> [Work instruction]: Where a line of the data holds the word "left", copy that line.

> [Provided records]:
::::::::::

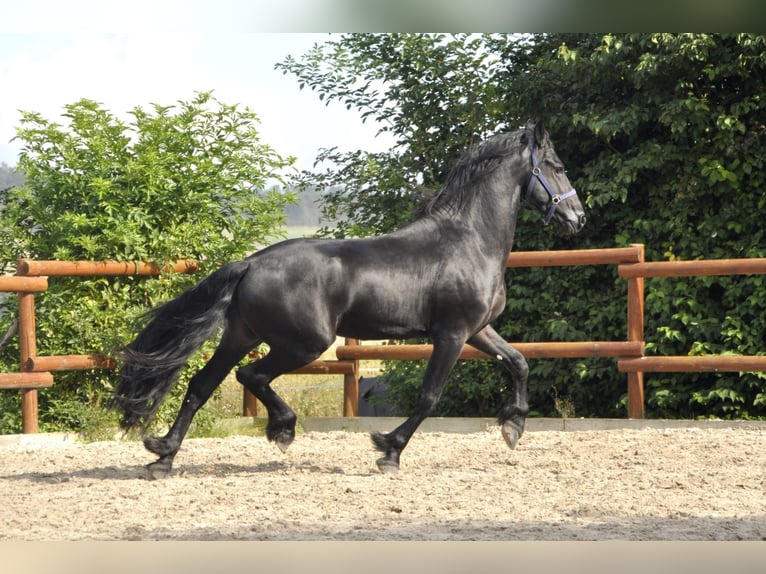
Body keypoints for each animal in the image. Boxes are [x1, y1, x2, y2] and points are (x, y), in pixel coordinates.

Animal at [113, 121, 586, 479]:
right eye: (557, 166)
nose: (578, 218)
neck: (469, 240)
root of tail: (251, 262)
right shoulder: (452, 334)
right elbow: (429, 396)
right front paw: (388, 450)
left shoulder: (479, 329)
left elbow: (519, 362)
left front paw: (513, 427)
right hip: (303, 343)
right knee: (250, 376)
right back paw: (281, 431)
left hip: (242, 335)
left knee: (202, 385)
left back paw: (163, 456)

::::::::::

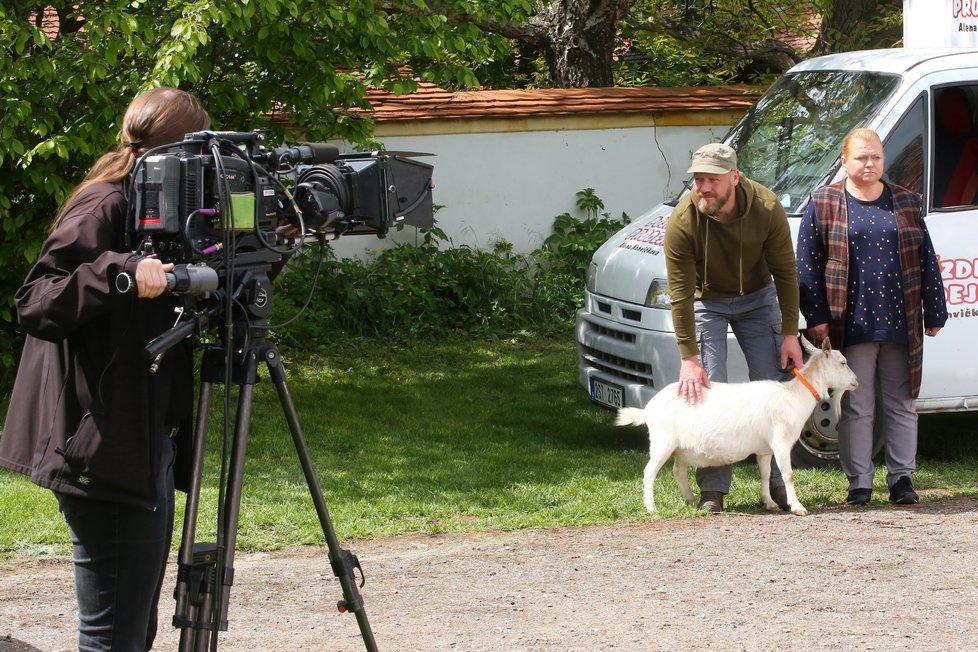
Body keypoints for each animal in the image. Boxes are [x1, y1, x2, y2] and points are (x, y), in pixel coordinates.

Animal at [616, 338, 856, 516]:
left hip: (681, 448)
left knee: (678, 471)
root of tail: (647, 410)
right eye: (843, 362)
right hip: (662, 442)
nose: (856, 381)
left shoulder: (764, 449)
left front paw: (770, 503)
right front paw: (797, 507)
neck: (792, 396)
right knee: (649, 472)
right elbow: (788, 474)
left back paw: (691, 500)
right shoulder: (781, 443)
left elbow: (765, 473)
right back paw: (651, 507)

::::::::::

> [Task output]:
left shoulder: (479, 329)
left elbow: (519, 362)
left front paw: (513, 427)
left hip: (242, 335)
left knee: (202, 385)
left back paw: (163, 456)
left hip: (681, 448)
left knee: (678, 471)
left shoulder: (764, 449)
left front paw: (770, 503)
left back paw: (691, 500)
left elbow: (765, 473)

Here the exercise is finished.